The higher degree of healing benefits attributed to the structurally modified tripeptide molecule may be explained by its increased resistance to the degrading action of carboxypeptidases. Our data are consistent with the reported impact of GHK-D-Ala on the phagocytic activity of granulocytes and lipid peroxidation processes in the infected skin wounds in rats [15]. The curative activity of GHK observed by us in this study corresponds to the expectations based on published evidence [11].

Comparative analysis between different studies should take into account the routes of administration. The peptides are administered locally in order to make them available to cells at the site of injury. However, the peptides may enter systemic circulation and influence other organs and systems of the body. In particular, when administered intraperitoneally at comparable doses, GHK exerts an analgesic and anxiolytic effect, which may contribute to the reduction of the stress response and increase the regenerative potential by modulating the cutaneous neuroimmune interactions [2]. However, the chemical addition of D-alanine to the carboxy-terminus of GHK has been shown to neutralize such effects [16, 17]. In this regard, it can be assumed that the enhanced pro-regenerative efficacy of GHKD-Ala observed by us in this study is not directly related to the neurotrophic effects described for GHK.

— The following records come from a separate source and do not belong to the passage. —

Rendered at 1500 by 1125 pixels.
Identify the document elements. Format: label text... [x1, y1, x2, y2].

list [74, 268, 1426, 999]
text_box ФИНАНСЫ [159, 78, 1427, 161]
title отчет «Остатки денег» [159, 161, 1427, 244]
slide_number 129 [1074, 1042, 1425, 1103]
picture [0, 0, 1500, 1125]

The conserved direction of the pro-regenerative and antiinflammatory effects described for GHK upon administration of GHK-D-Ala are indicative of the common mechanisms. For instance, apart from the aforementioned findings, GHK has been shown to stimulate the expression of vascular endothelial growth factor (VEGF) and fibroblast growth factor 2 (FGF2) [18]. In addition, the unmodified tripeptide inproves the rates of skin wound healing and stimulates skin renewal by stimulating the release of growth factors from platelet granules (notably of the transforming growth factor β, TGFβ), which promote the recruitment of immune cells to the site of injury [19]. Besides, GHK inhibits the production of pro-inflammatory cytokines, including tumor necrosis factor — (TNFα) and interleukin 6 (IL6), by fibroblasts, which leads to a decrease in cutaneous inflammatory reactions and prevents the formation of hypertrophic scars [20].

CONCLUSIONS

The study shows that modification of GHK peptide through addition of D-alanine at carboxy-terminus may increase its curative effect in infected skin wounds. The modified peptide administered at daily doses of 0.5 or 1.5 µg/kg successfully stimulated tissue repair and alleviated the inflammatory response on days 3, 7, and 10 post-wounding in rat model. The GHK-D-Ala peptide facilitated an increase in fibroblast and macrophage counts accompanied by a decrease in granulocyte and lymphocyte counts. The results highlight the use of structural modifications of GHK peptide to potentiate its efficiency in skin wound healing. Further efforts will be required to elucidate its mechanisms and the role of peptide regulation in regenerative processes.